As ‘Riviera’ approached release, the duo shared: “We knew our next project would need to be a bit more mature… we refuse to become stagnant. ‘Riviera’ is more solemn, restrained and impassioned than anything we’ve done before.” The finished album feels like Dillon and Lucy carefully balancing identity and openness, theatricality and direct emotion.
The lead release, ‘Country Road’, carries a late-night heaviness, the kind of confession you would quietly tell a friend in a club’s smoking area. Its lonely tone is surrounded by glitching electronics and a rising bridge that points to the exhaustion that follows endless nights out. Tracks like ‘New Wave America’ and ‘Cortt’ deepen what the duo mention in their liner notes as a “desperate story of the disparate Americana.” Both pieces broaden the album’s emotional landscape and offer clear-eyed commentary on reluctantly stepping into adulthood.

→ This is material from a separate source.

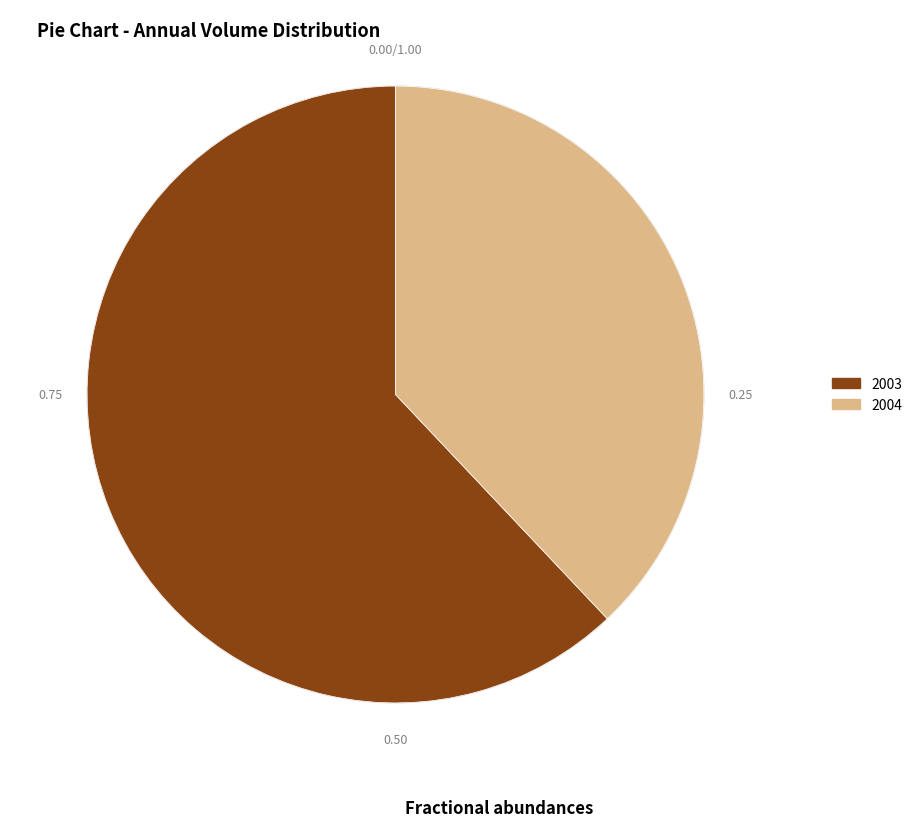

Is there any slice that represents more than half of the pie?

Yes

When ‘Riviera’ shifts into ‘Doppler’, the tone brightens for a moment as hopeful synths lift Dillon’s words about yearning and heartbreak into an emotional peak. And in the final moments of the record, The Hellp land on something instantly familiar to anyone who has drifted away from the club scene. The Kavinsky-like opening of ‘Here I Am’ nods to their early inspirations, while the closing track ‘Live Forever’ arrives with a slow, grounded maturity, built around Dillon repeating the line: “I don’t want to live forever.”
‘Riviera’ holds far less disorder than The Hellp’s earlier releases. This turn inward marks an important risk for a duo once fuelled by the momentum of a downtown New York comeback. By easing off the frenzy, The Hellp have stepped out of the party’s lingering haze and returned with a style that feels more refined and more aware of itself than anything they have created before.